**MATERIAL PROVIDED:**
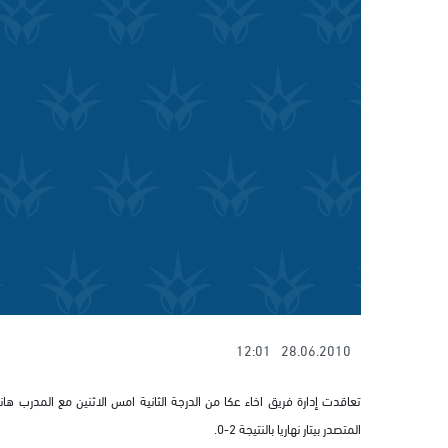
12:01
28.06.2010
تعاقدت إدارة فريق اخاء عكا من الدرجة الثانية امس الاثنين مع المدرب ه
المتصدر بيتار نهاريا بالنتيجة 2-0.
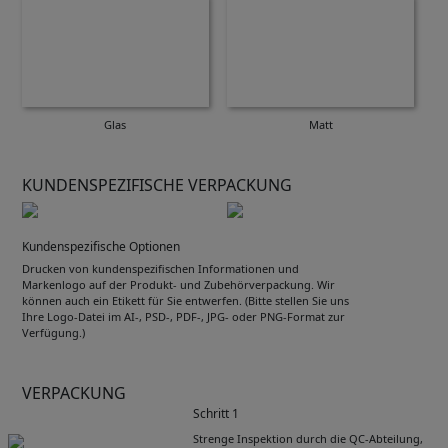
Glas
Matt
KUNDENSPEZIFISCHE VERPACKUNG
Kundenspezifische Optionen
Drucken von kundenspezifischen Informationen und
Markenlogo auf der Produkt- und Zubehörverpackung. Wir
können auch ein Etikett für Sie entwerfen. (Bitte stellen Sie uns
Ihre Logo-Datei im AI-, PSD-, PDF-, JPG- oder PNG-Format zur
Verfügung.)
VERPACKUNG
Schritt 1
Strenge Inspektion durch die QC-Abteilung,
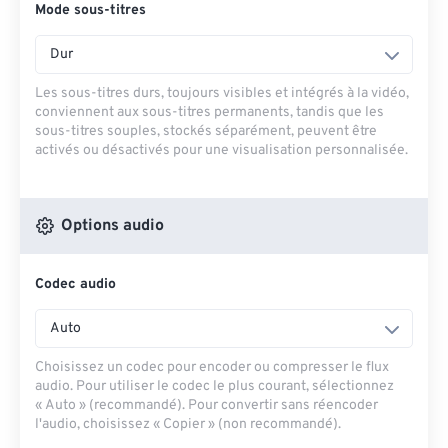
Mode sous-titres
Dur
Les sous-titres durs, toujours visibles et intégrés à la vidéo,
conviennent aux sous-titres permanents, tandis que les
sous-titres souples, stockés séparément, peuvent être
activés ou désactivés pour une visualisation personnalisée.
Options audio
Codec audio
Auto
Choisissez un codec pour encoder ou compresser le flux
audio. Pour utiliser le codec le plus courant, sélectionnez
« Auto » (recommandé). Pour convertir sans réencoder
l'audio, choisissez « Copier » (non recommandé).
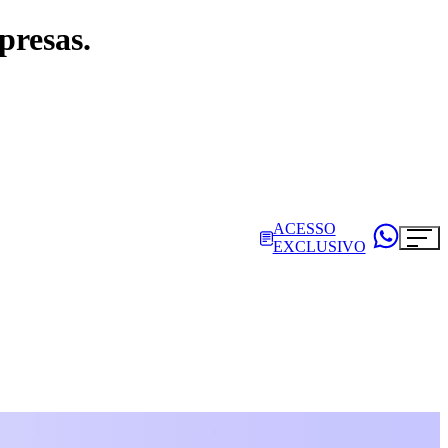
presas.
ACESSO
EXCLUSIVO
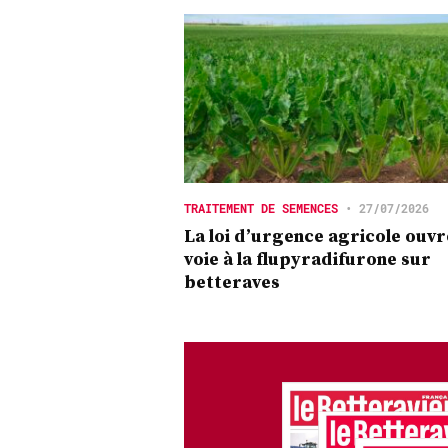
TRAITEMENT DE SEMENCES
•
27/07/2026
La loi d’urgence agricole ouvr
voie à la flupyradifurone sur
betteraves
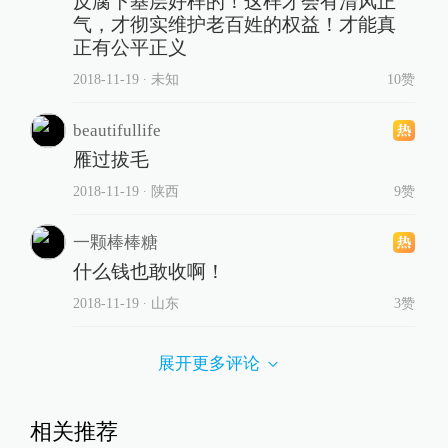
反腐下基层好样的！这样才会有清风正
气，才彻实维护老百姓的权益！才能真
正有公平正义
2018-11-19
∙ 未知
10赞
beautifullife
雁过拔毛
2018-11-19
∙ 陕西
9赞
一颗棒棒糖
什么钱也敢收啊！
2018-11-19
∙ 山东
3赞
展开更多评论
相关推荐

**WORK ITEM:** Reproduce all of the data above, replacing every occurrence of "Auto" with "Automatique" and leaving everything else unchanged. Omit the pictures from your answer.

**EXERCISE RESPONSE:**
12:01
28.06.2010
تعاقدت إدارة فريق اخاء عكا من الدرجة الثانية امس الاثنين مع المدرب ه
المتصدر بيتار نهاريا بالنتيجة 2-0.
Glas
Matt
KUNDENSPEZIFISCHE VERPACKUNG
Kundenspezifische Optionen
Drucken von kundenspezifischen Informationen und
Markenlogo auf der Produkt- und Zubehörverpackung. Wir
können auch ein Etikett für Sie entwerfen. (Bitte stellen Sie uns
Ihre Logo-Datei im AI-, PSD-, PDF-, JPG- oder PNG-Format zur
Verfügung.)
VERPACKUNG
Schritt 1
Strenge Inspektion durch die QC-Abteilung,
Mode sous-titres
Dur
Les sous-titres durs, toujours visibles et intégrés à la vidéo,
conviennent aux sous-titres permanents, tandis que les
sous-titres souples, stockés séparément, peuvent être
activés ou désactivés pour une visualisation personnalisée.
Options audio
Codec audio
Automatique
Choisissez un codec pour encoder ou compresser le flux
audio. Pour utiliser le codec le plus courant, sélectionnez
« Automatique » (recommandé). Pour convertir sans réencoder
l'audio, choisissez « Copier » (non recommandé).
presas.
ACESSO
EXCLUSIVO
TRAITEMENT DE SEMENCES
•
27/07/2026
La loi d’urgence agricole ouvr
voie à la flupyradifurone sur
betteraves
反腐下基层好样的！这样才会有清风正
气，才彻实维护老百姓的权益！才能真
正有公平正义
2018-11-19
∙ 未知
10赞
beautifullife
雁过拔毛
2018-11-19
∙ 陕西
9赞
一颗棒棒糖
什么钱也敢收啊！
2018-11-19
∙ 山东
3赞
展开更多评论
相关推荐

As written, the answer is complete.